- **Texto**
Ao Brasil de Fato, Ivo Macuxi disse também que é preciso responsabilizar políticos locais, que estimularam a expansão do garimpo em terras indígenas. E pediu punição a empresários, que lucram alto com a atividade ilegal.
Confira abaixo a entrevista completa.
Brasil de Fato: Bolsonaro é responsável pela crise humanitária nos Yanomami?
Ivo Macuxi: Nos últimos quatro anos houve o desmonte de dos órgãos fiscalizadores e de proteção aos povos indígenas. Principalmente da Funai, que passou por um processo de militarização.
Mesmo assim, as lideranças indígenas e organizações Yanomami têm denunciado o descaso e a omissão deliberada do poder público federal. Hoje vemos que não foi em vão, que as denúncias foram encaminhadas e agora estão repercutindo porque o novo governo assumiu o compromisso de fazer alguma coisa para proteger e salvar o povo Yanomami.
Há relatos, documentos e registros oficiais de que o que estava em curso era um projeto de extermínio dos povos indígenas no Brasil, principalmente na Terra Indígena Yanomami.
Quantas vezes o CIR pediu ajuda do governo Bolsonaro para a Terra Indígena Yanomami?
A gente fez pelo menos cinco denúncias diante dessa omissão. A Hutukara Associação Yanomami denunciou mais de 20 vezes ao longo dos anos. Denunciamos através de cartas e relatórios.
Mas, diante da omissão, começamos a fazer ações emergenciais para atender os indígenas com alimentação. Começamos a fazer campanhas por atendimento a comunidades que estavam em situação crítica.
Inclusive pedimos apoio do Ministério da Defesa e do Ministério da Justiça e Segurança Pública na questão logística para levar alimentação. Mas a gente não conseguiu resposta. Agora, com esse governo [federal], a gente pretende fortalecer o diálogo para continuar as ações de atender as comunidades indígenas.

- **Seção de dados**

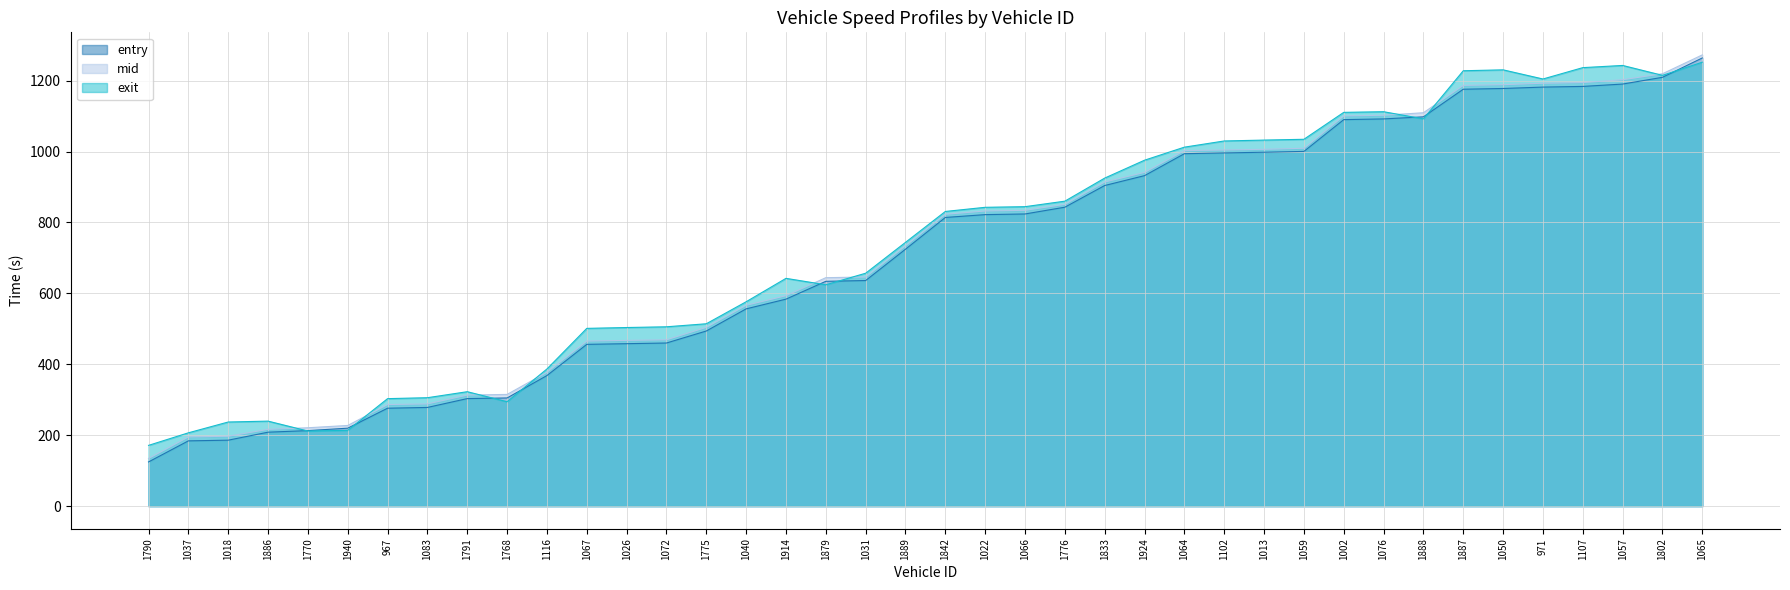

True or false: entry and exit intersect in this chart.

True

- **Instruções das tarefas**
#1 Liste todos os órgãos e entidades citados pelo nome na entrevista sobre os Yanomami, sem contar o veículo que conduz a entrevista.
#2 Extraia da entrevista sobre os Yanomami, sem nenhuma alteração, o trecho que vai de "Brasil de Fato: Bolsonaro" até "o povo Yanomami.".

- **Respostas em ordem**
#1
- Funai
- CIR
- Hutukara Associação Yanomami
- Ministério da Defesa
- Ministério da Justiça e Segurança Pública

#2
Brasil de Fato: Bolsonaro é responsável pela crise humanitária nos Yanomami?
Ivo Macuxi: Nos últimos quatro anos houve o desmonte de dos órgãos fiscalizadores e de proteção aos povos indígenas. Principalmente da Funai, que passou por um processo de militarização.
Mesmo assim, as lideranças indígenas e organizações Yanomami têm denunciado o descaso e a omissão deliberada do poder público federal. Hoje vemos que não foi em vão, que as denúncias foram encaminhadas e agora estão repercutindo porque o novo governo assumiu o compromisso de fazer alguma coisa para proteger e salvar o povo Yanomami.